PROBLEM REQUIREMENTS: In the rows from the first line up to and including the line containing "Reading left to right, list", substitute "highest point" for "peak" and give those lines again with nothing else altered.

==========

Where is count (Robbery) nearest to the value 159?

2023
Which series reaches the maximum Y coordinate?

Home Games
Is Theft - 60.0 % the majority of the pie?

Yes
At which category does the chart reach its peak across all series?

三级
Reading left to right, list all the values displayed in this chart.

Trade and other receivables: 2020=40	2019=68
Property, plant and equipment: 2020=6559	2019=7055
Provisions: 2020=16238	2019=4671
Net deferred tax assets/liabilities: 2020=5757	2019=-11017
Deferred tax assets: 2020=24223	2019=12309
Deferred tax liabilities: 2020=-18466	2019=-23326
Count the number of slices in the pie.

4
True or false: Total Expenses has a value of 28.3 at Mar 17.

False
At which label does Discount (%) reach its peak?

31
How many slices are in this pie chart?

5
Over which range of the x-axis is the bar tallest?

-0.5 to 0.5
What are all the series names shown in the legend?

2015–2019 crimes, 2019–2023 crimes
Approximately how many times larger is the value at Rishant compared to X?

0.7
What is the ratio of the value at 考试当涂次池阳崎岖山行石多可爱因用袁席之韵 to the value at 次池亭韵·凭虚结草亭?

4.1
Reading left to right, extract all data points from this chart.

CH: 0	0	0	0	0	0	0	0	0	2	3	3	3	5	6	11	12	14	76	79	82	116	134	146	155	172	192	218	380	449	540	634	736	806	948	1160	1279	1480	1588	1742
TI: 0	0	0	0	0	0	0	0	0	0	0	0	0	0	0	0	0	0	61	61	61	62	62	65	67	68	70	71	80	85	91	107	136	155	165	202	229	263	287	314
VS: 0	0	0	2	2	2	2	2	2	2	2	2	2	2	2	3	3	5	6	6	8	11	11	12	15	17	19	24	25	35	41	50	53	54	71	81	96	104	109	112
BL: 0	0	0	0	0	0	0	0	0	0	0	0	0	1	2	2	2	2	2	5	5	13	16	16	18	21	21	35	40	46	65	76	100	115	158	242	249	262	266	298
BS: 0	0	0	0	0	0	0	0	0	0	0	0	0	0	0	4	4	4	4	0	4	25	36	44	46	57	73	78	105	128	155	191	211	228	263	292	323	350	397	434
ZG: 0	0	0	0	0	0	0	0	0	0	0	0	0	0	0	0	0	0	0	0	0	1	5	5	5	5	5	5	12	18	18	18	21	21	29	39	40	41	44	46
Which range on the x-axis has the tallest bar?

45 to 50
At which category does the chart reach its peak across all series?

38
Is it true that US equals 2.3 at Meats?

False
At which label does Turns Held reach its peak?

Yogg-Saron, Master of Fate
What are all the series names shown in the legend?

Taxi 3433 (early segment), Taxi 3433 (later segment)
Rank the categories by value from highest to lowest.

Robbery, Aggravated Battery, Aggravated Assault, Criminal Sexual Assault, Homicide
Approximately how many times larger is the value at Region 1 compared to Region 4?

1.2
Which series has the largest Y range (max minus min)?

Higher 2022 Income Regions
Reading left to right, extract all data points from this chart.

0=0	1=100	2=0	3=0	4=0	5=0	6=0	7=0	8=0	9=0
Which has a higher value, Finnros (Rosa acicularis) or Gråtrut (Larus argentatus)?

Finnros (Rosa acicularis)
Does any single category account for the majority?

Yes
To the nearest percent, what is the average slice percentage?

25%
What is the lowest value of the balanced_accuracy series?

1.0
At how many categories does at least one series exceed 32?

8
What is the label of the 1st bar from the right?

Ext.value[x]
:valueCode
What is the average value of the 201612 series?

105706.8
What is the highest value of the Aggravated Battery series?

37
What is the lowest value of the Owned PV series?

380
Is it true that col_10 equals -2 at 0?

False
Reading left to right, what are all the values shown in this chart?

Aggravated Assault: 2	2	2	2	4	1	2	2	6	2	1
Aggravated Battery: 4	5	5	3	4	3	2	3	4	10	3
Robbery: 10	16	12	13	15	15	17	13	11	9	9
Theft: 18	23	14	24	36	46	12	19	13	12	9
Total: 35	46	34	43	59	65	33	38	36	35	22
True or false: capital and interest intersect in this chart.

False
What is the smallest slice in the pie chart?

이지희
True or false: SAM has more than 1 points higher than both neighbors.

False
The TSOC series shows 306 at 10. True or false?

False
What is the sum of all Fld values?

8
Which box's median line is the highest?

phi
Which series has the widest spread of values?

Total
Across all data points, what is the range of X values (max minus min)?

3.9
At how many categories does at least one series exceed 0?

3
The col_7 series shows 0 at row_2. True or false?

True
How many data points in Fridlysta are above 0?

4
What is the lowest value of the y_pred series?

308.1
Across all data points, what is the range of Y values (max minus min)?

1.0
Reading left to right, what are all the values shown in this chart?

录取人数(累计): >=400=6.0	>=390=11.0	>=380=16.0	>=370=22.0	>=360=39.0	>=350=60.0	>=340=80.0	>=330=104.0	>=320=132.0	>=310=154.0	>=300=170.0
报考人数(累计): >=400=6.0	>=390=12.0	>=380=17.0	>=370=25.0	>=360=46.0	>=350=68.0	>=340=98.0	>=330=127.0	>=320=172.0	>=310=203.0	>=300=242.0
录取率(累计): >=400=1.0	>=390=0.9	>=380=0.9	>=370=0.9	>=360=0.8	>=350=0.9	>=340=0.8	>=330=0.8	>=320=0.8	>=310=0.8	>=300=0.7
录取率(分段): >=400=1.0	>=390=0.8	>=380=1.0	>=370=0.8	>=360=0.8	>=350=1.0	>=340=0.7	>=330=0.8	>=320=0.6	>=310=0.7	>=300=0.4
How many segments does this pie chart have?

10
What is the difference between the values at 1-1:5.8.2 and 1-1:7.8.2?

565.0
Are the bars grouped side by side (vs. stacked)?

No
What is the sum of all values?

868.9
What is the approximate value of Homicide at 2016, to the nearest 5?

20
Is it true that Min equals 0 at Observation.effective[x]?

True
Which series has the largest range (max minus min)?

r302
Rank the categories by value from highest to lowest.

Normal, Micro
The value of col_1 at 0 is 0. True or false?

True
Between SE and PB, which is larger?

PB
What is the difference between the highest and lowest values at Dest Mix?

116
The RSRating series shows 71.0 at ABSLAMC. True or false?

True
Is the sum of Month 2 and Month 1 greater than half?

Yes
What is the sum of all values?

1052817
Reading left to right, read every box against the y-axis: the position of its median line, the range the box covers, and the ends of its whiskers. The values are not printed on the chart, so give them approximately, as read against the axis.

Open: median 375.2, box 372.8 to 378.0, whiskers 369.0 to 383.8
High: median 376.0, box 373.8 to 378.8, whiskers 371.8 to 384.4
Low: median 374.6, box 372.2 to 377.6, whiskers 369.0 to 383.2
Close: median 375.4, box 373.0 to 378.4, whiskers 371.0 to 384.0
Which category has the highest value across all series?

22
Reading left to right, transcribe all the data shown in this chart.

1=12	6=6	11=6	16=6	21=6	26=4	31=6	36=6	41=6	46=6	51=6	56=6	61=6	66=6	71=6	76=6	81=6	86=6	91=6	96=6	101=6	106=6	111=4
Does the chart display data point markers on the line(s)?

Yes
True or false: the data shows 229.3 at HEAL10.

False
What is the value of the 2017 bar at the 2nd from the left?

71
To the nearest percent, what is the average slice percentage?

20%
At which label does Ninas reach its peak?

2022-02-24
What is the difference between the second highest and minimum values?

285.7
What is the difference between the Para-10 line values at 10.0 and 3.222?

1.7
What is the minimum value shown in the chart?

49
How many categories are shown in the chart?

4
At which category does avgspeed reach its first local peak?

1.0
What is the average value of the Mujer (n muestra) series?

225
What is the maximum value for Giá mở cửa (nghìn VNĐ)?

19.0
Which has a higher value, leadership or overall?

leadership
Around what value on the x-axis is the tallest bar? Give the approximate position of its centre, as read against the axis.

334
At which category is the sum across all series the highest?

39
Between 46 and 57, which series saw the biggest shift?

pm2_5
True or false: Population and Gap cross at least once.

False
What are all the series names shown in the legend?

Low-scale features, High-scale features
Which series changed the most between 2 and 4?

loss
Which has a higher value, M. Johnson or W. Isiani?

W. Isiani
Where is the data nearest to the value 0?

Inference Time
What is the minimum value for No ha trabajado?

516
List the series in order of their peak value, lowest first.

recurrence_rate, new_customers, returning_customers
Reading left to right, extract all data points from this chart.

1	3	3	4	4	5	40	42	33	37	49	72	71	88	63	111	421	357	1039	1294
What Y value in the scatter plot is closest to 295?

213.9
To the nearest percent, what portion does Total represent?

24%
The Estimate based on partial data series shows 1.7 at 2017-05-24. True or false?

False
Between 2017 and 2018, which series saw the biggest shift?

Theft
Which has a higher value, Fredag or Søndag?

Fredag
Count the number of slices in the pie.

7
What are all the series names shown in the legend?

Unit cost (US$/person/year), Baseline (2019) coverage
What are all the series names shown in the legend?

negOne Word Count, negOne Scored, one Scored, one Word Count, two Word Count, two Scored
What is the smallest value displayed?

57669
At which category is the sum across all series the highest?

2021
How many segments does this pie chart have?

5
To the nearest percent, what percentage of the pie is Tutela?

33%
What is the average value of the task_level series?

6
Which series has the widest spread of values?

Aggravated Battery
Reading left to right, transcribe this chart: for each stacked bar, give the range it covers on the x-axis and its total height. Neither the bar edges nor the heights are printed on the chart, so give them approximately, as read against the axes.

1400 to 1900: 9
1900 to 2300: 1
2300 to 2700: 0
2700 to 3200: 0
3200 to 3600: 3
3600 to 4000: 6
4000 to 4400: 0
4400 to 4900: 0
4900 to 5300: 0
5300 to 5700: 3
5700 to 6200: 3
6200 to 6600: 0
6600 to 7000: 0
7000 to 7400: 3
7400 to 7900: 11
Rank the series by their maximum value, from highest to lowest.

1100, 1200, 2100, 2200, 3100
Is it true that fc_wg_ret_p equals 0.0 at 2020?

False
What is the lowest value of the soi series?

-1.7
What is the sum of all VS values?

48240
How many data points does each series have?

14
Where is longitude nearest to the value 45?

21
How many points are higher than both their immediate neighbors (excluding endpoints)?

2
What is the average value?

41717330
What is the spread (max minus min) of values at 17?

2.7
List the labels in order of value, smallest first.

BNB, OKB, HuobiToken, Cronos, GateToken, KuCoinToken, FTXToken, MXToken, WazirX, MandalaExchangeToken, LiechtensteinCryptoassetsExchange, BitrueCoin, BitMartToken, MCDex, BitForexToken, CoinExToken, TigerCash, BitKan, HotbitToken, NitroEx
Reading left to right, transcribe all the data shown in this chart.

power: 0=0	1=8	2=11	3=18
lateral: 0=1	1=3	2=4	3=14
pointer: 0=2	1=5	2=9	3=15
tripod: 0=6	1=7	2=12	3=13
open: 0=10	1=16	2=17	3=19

==========

TASK ANSWER:
Where is count (Robbery) nearest to the value 159?

2023
Which series reaches the maximum Y coordinate?

Home Games
Is Theft - 60.0 % the majority of the pie?

Yes
At which category does the chart reach its highest point across all series?

三级
Reading left to right, list all the values displayed in this chart.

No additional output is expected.